## EXERCISE DATA
^^^^

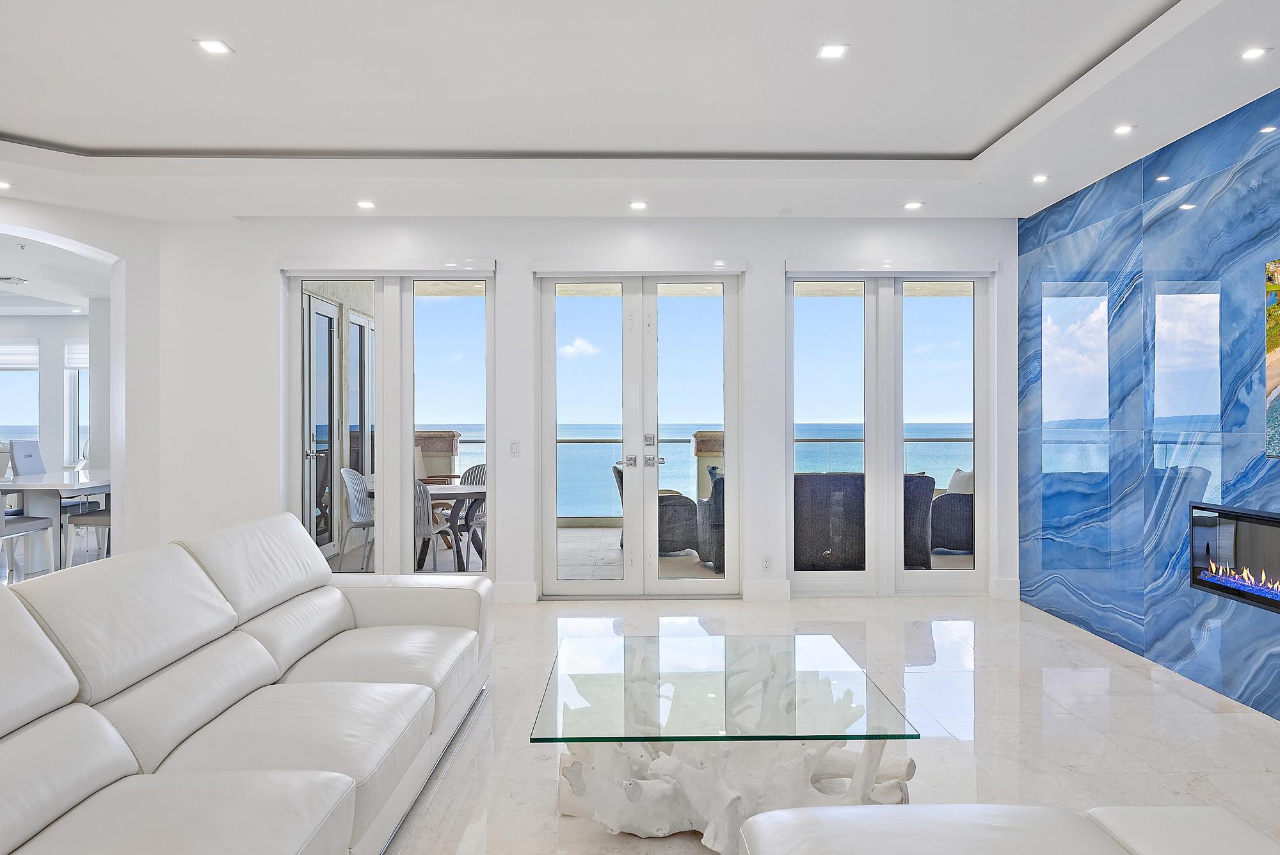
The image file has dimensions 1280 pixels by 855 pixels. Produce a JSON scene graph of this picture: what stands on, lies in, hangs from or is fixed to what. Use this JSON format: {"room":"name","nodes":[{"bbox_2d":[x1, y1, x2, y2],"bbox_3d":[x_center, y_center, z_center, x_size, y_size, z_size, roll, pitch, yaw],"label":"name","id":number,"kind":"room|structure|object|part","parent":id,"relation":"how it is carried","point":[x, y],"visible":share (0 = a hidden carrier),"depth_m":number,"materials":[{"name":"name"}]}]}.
{"room":"living room","nodes":[
{"label":"living room","id":0,"kind":"room"},
{"bbox_2d":[0,275,28,284],"bbox_3d":[-6.278,-1.467,8.505,0.311,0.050,0.302,0,0,-1],"label":"ceiling vent","id":1,"kind":"object","parent":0,"point":[18,280],"visible":0.99,"depth_m":8.47,"materials":[{"name":"white metal"}]},
{"bbox_2d":[0,309,94,480],"bbox_3d":[-8.536,-0.149,11.668,4.884,2.790,0.212,0,0,-1],"label":"dining room wall","id":2,"kind":"structure","parent":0,"point":[61,412],"depth_m":11.66,"materials":[{"name":"white paint"}]},
{"bbox_2d":[0,339,39,450],"bbox_3d":[-8.591,-0.347,11.564,1.176,1.677,0.133,0,0,-1],"label":"window","id":3,"kind":"structure","parent":2,"relation":"in","point":[13,422],"depth_m":11.55,"materials":[{"name":"glass"}]},
{"bbox_2d":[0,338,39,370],"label":"window blind","id":4,"kind":"object","parent":3,"relation":"attached to","point":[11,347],"visible":0.84,"depth_m":11.84,"materials":[{"name":"white fabric"}]},
{"bbox_2d":[63,340,90,465],"bbox_3d":[-7.348,-0.302,11.514,0.936,1.750,0.152,0,0,-1],"label":"window","id":5,"kind":"structure","parent":2,"relation":"in","point":[68,347],"depth_m":11.50,"materials":[{"name":"white glass"}]},
{"bbox_2d":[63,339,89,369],"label":"window blind","id":6,"kind":"object","parent":5,"relation":"attached to","point":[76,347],"visible":0.41,"depth_m":11.85,"materials":[{"name":"white fabric"}]},
{"bbox_2d":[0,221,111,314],"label":"dining room ceiling","id":7,"kind":"structure","parent":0,"point":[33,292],"depth_m":8.56,"materials":[{"name":"white paint"}]},
{"bbox_2d":[0,176,160,564],"bbox_3d":[-4.355,-0.152,5.574,0.844,2.808,1.413,0,0,-1],"label":"arched wall","id":8,"kind":"structure","parent":0,"point":[46,228],"depth_m":6.16,"materials":[{"name":"white paint"}]},
{"bbox_2d":[150,213,1016,609],"bbox_3d":[-0.239,-0.178,6.191,6.235,2.849,0.259,0,0,-1],"label":"back wall","id":9,"kind":"structure","parent":0,"point":[507,253],"depth_m":6.09,"materials":[{"name":"white paint"}]},
{"bbox_2d":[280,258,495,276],"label":"roller blind","id":10,"kind":"object","parent":9,"relation":"attached to","point":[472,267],"visible":0.98,"depth_m":5.98,"materials":[{"name":"white plastic"}]},
{"bbox_2d":[286,265,494,578],"bbox_3d":[-1.795,0.034,6.202,1.518,2.390,0.134,0,0,-1],"label":"french door","id":11,"kind":"structure","parent":9,"relation":"in","point":[452,308],"depth_m":6.18,"materials":[{"name":"glass"}]},
{"bbox_2d":[508,440,519,456],"bbox_3d":[-0.873,0.149,5.927,0.069,0.113,0.014,0,0,-1],"label":"light switch","id":12,"kind":"object","parent":9,"relation":"attached to","point":[514,447],"visible":0.99,"depth_m":5.93,"materials":[{"name":"white plastic"}]},
{"bbox_2d":[492,581,538,604],"bbox_3d":[-1.131,1.170,6.020,0.894,0.143,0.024,0,0,-1],"label":"baseboard","id":13,"kind":"structure","parent":9,"relation":"attached to","point":[512,596],"depth_m":6.04,"materials":[{"name":"white paint"}]},
{"bbox_2d":[535,268,743,597],"bbox_3d":[-0.001,0.061,6.244,1.497,2.368,0.158,0,0,-1],"label":"french door","id":14,"kind":"structure","parent":9,"relation":"in","point":[564,589],"depth_m":6.24,"materials":[{"name":"glass"}]},
{"bbox_2d":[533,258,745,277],"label":"roller blind","id":15,"kind":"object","parent":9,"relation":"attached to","point":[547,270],"visible":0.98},
{"bbox_2d":[741,579,790,602],"bbox_3d":[0.911,1.168,6.096,0.369,0.143,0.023,0,0,-1],"label":"baseboard","id":16,"kind":"structure","parent":9,"relation":"attached to","point":[775,589],"depth_m":6.08,"materials":[{"name":"white paint"}]},
{"bbox_2d":[760,554,771,571],"bbox_3d":[0.882,0.947,5.939,0.069,0.118,0.009,0,0,-1],"label":"wall socket","id":17,"kind":"object","parent":9,"relation":"attached to","point":[765,564],"visible":0.99,"depth_m":5.94,"materials":[{"name":"white plastic"}]},
{"bbox_2d":[784,266,991,595],"bbox_3d":[1.797,0.036,6.250,1.522,2.395,0.133,0,0,-1],"label":"french door","id":18,"kind":"structure","parent":9,"relation":"in","point":[898,574],"depth_m":6.24,"materials":[{"name":"clear glass"}]},
{"bbox_2d":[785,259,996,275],"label":"roller blind","id":19,"kind":"object","parent":9,"relation":"attached to","point":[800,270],"visible":0.98,"depth_m":6.03,"materials":[{"name":"white plastic"}]},
{"bbox_2d":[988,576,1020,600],"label":"baseboard","id":20,"kind":"structure","parent":9,"relation":"attached to","point":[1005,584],"depth_m":6.19,"materials":[{"name":"white paint"}]},
{"bbox_2d":[0,0,1278,224],"bbox_3d":[-1.016,-1.614,2.465,8.604,0.239,8.688,0,0,-1],"label":"ceiling","id":21,"kind":"structure","parent":0,"point":[13,123],"depth_m":4.10,"materials":[{"name":"white paint"}]},
{"bbox_2d":[0,179,13,190],"bbox_3d":[-3.921,-1.482,5.215,0.147,0.012,0.148,0,0,-1],"label":"recessed light","id":22,"kind":"object","parent":21,"relation":"in","point":[0,185],"visible":0.98,"depth_m":5.23,"materials":[{"name":"white"}]},
{"bbox_2d":[194,37,233,55],"bbox_3d":[-1.766,-1.576,3.534,0.134,0.008,0.133,0,0,-1],"label":"recessed light","id":23,"kind":"object","parent":21,"relation":"in","point":[216,46],"visible":0.99,"depth_m":3.53,"materials":[{"name":"white"}]},
{"bbox_2d":[355,199,376,210],"bbox_3d":[-1.819,-1.473,5.657,0.138,0.013,0.140,0,0,-1],"label":"recessed light","id":24,"kind":"object","parent":21,"relation":"in","point":[369,205],"visible":0.98,"depth_m":5.64,"materials":[{"name":"white"}]},
{"bbox_2d":[628,199,648,210],"bbox_3d":[-0.010,-1.454,5.601,0.135,0.013,0.137,0,0,-1],"label":"recessed light","id":25,"kind":"object","parent":21,"relation":"in","point":[637,205],"visible":0.98,"depth_m":5.59,"materials":[{"name":"white"}]},
{"bbox_2d":[816,42,849,59],"bbox_3d":[0.807,-1.574,3.574,0.125,0.008,0.127,0,0,-1],"label":"recessed light","id":26,"kind":"object","parent":21,"relation":"in","point":[832,53],"visible":0.99,"depth_m":3.57,"materials":[{"name":"white"}]},
{"bbox_2d":[902,199,924,210],"bbox_3d":[1.833,-1.486,5.727,0.135,0.013,0.137,0,0,-1],"label":"recessed light","id":27,"kind":"object","parent":21,"relation":"in","point":[910,205],"visible":0.98,"depth_m":5.71,"materials":[{"name":"white"}]},
{"bbox_2d":[1031,172,1050,183],"bbox_3d":[2.389,-1.482,5.086,0.114,0.011,0.117,0,0,-1],"label":"recessed light","id":28,"kind":"object","parent":21,"relation":"in","point":[1040,178],"visible":0.98,"depth_m":5.08,"materials":[{"name":"white"}]},
{"bbox_2d":[1111,122,1135,135],"bbox_3d":[2.426,-1.493,4.286,0.117,0.011,0.119,0,0,-1],"label":"recessed light","id":29,"kind":"object","parent":21,"relation":"in","point":[1123,128],"visible":0.98,"depth_m":4.28,"materials":[{"name":"white"}]},
{"bbox_2d":[1239,45,1269,60],"bbox_3d":[2.442,-1.487,3.392,0.110,0.008,0.113,0,0,-1],"label":"recessed light","id":30,"kind":"object","parent":21,"relation":"in","point":[1250,53],"visible":0.98,"depth_m":3.39,"materials":[{"name":"white"}]},
{"bbox_2d":[0,559,1279,854],"bbox_3d":[-2.362,1.322,3.693,11.509,0.109,11.253,0,0,-1],"label":"floor","id":31,"kind":"structure","parent":0,"point":[434,806],"depth_m":3.62,"materials":[{"name":"stone"}]},
{"bbox_2d":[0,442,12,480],"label":"dining chair","id":32,"kind":"object","parent":31,"relation":"on","point":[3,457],"visible":0.34,"depth_m":8.30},
{"bbox_2d":[7,439,46,477],"bbox_3d":[-5.768,0.659,8.310,0.525,1.069,0.517,0,0,-1],"label":"dining chair","id":33,"kind":"object","parent":31,"relation":"on","point":[21,450],"visible":0.52,"depth_m":8.27,"materials":[{"name":"grey"}]},
{"bbox_2d":[0,449,55,583],"bbox_3d":[-4.822,0.678,6.414,0.504,1.081,0.531,0,0,-1],"label":"dining chair","id":34,"kind":"object","parent":31,"relation":"on","point":[24,522],"visible":0.93,"depth_m":6.40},
{"bbox_2d":[0,468,112,574],"bbox_3d":[-5.012,0.828,7.498,1.009,0.787,1.831,0,0,-1],"label":"dining table","id":35,"kind":"object","parent":31,"relation":"on","point":[84,484],"visible":0.71,"depth_m":6.96,"materials":[{"name":"white"}]},
{"bbox_2d":[61,503,111,567],"bbox_3d":[-4.442,0.688,7.164,0.516,1.072,0.484,0,0,-1],"label":"dining chair","id":36,"kind":"object","parent":31,"relation":"on","point":[91,520],"visible":0.38,"depth_m":6.96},
{"bbox_2d":[0,514,495,854],"bbox_3d":[-1.263,0.820,2.613,1.216,0.874,3.236,0,0,-1],"label":"leather sofa","id":37,"kind":"object","parent":31,"relation":"on","point":[336,596],"visible":0.99,"depth_m":2.40,"materials":[{"name":"leather"}]},
{"bbox_2d":[528,627,926,851],"bbox_3d":[0.244,1.051,2.889,1.109,0.427,1.225,0,0,-1],"label":"coffee table","id":38,"kind":"object","parent":31,"relation":"on","point":[765,687],"visible":0.94,"depth_m":2.62,"materials":[{"name":"clear glass"}]},
{"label":"base","id":39,"kind":"part","parent":38,"relation":"part of","materials":[{"name":"white"}]},
{"bbox_2d":[728,803,1278,854],"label":"sofa","id":40,"kind":"object","parent":31,"relation":"on","point":[1013,808],"visible":0.99,"depth_m":1.79,"materials":[{"name":"white leather"}]},
{"bbox_2d":[1019,39,1279,793],"bbox_3d":[2.844,-0.119,2.311,0.160,2.771,7.762,0,0,-1],"label":"marble wall","id":41,"kind":"structure","parent":0,"point":[1225,452],"depth_m":4.54,"materials":[{"name":"blue tile"}]},
{"bbox_2d":[1187,501,1279,621],"bbox_3d":[2.863,0.584,3.551,0.297,0.437,1.318,0,0,-1],"label":"electric fireplace","id":42,"kind":"object","parent":41,"relation":"in","point":[1241,594],"visible":0.95,"depth_m":3.98,"materials":[{"name":"black glass"}]},
{"bbox_2d":[1262,252,1279,459],"bbox_3d":[2.788,-0.298,3.037,0.049,0.853,1.464,0,0,-1],"label":"television","id":43,"kind":"object","parent":41,"relation":"attached to","point":[1279,365],"visible":1,"depth_m":3.69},
{"label":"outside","id":44,"kind":"structure","parent":0,"visible":0},
{"bbox_2d":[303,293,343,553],"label":"patio door","id":45,"kind":"structure","parent":44,"point":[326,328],"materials":[{"name":"glass"}]},
{"bbox_2d":[332,523,968,582],"bbox_3d":[0.279,1.288,8.416,9.190,0.151,3.853,0,0,-1],"label":"patio floor","id":46,"kind":"structure","parent":44,"point":[935,557],"depth_m":7.97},
{"bbox_2d":[338,467,375,570],"bbox_3d":[-2.306,0.804,7.408,0.525,0.859,0.525,0,0,-1],"label":"patio chair","id":47,"kind":"object","parent":46,"relation":"on","point":[354,484],"visible":0.67,"depth_m":7.36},
{"bbox_2d":[412,479,460,572],"bbox_3d":[-1.779,0.819,6.798,0.514,0.866,0.565,0,0,14],"label":"patio chair","id":48,"kind":"object","parent":46,"relation":"on","point":[422,529],"visible":0.46,"depth_m":6.59,"materials":[{"name":"grey plastic"}]},
{"bbox_2d":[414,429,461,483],"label":"stone pillar","id":49,"kind":"structure","parent":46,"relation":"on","point":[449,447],"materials":[{"name":"stone"}]},
{"bbox_2d":[420,481,487,572],"bbox_3d":[-1.723,0.883,7.349,1.034,0.692,0.954,0,0,-1],"label":"patio table","id":50,"kind":"object","parent":46,"relation":"on","point":[459,487],"visible":0.43,"depth_m":7.22,"materials":[{"name":"wood"}]},
{"bbox_2d":[455,465,487,567],"bbox_3d":[-1.494,0.800,8.070,0.526,0.858,0.534,0,0,38],"label":"patio chair","id":51,"kind":"object","parent":46,"relation":"on","point":[472,472],"visible":0.34,"depth_m":8.21,"materials":[{"name":"grey plastic"}]},
{"bbox_2d":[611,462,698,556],"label":"wicker chair","id":52,"kind":"object","parent":46,"relation":"on","point":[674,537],"visible":0.41,"depth_m":7.93,"materials":[{"name":"wicker"}]},
{"bbox_2d":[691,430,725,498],"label":"stone pillar","id":53,"kind":"structure","parent":46,"relation":"on","point":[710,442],"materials":[{"name":"stone"}]},
{"bbox_2d":[695,469,724,572],"bbox_3d":[0.940,0.806,7.407,0.754,0.841,0.732,0,0,-21],"label":"wicker chair","id":54,"kind":"object","parent":46,"relation":"on","point":[715,527],"visible":0.31,"depth_m":7.13,"materials":[{"name":"grey wicker"}]},
{"bbox_2d":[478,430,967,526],"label":"balcony railing","id":55,"kind":"object","parent":46,"relation":"on","point":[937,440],"visible":0.27,"depth_m":10.14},
{"bbox_2d":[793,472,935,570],"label":"wicker sofa","id":56,"kind":"object","parent":46,"relation":"on","point":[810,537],"visible":0.57,"depth_m":7.06,"materials":[{"name":"grey wicker"}]},
{"bbox_2d":[928,469,974,554],"bbox_3d":[3.070,0.819,8.233,0.781,0.810,0.787,0,0,-1],"label":"wicker armchair","id":57,"kind":"object","parent":46,"relation":"on","point":[960,544],"visible":0.48,"depth_m":7.90,"materials":[{"name":"grey wicker"}]},
{"bbox_2d":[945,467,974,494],"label":"cushion","id":58,"kind":"object","parent":57,"relation":"on","point":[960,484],"visible":0.31,"depth_m":8.16,"materials":[{"name":"fabric"}]}
]}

^^^^

## WHAT TO WORK ON
Search the data above for the string "pillar" and return every line that has it.

## YOUR RESPONSE
{"bbox_2d":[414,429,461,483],"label":"stone pillar","id":49,"kind":"structure","parent":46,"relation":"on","point":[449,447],"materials":[{"name":"stone"}]},
{"bbox_2d":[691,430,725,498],"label":"stone pillar","id":53,"kind":"structure","parent":46,"relation":"on","point":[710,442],"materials":[{"name":"stone"}]},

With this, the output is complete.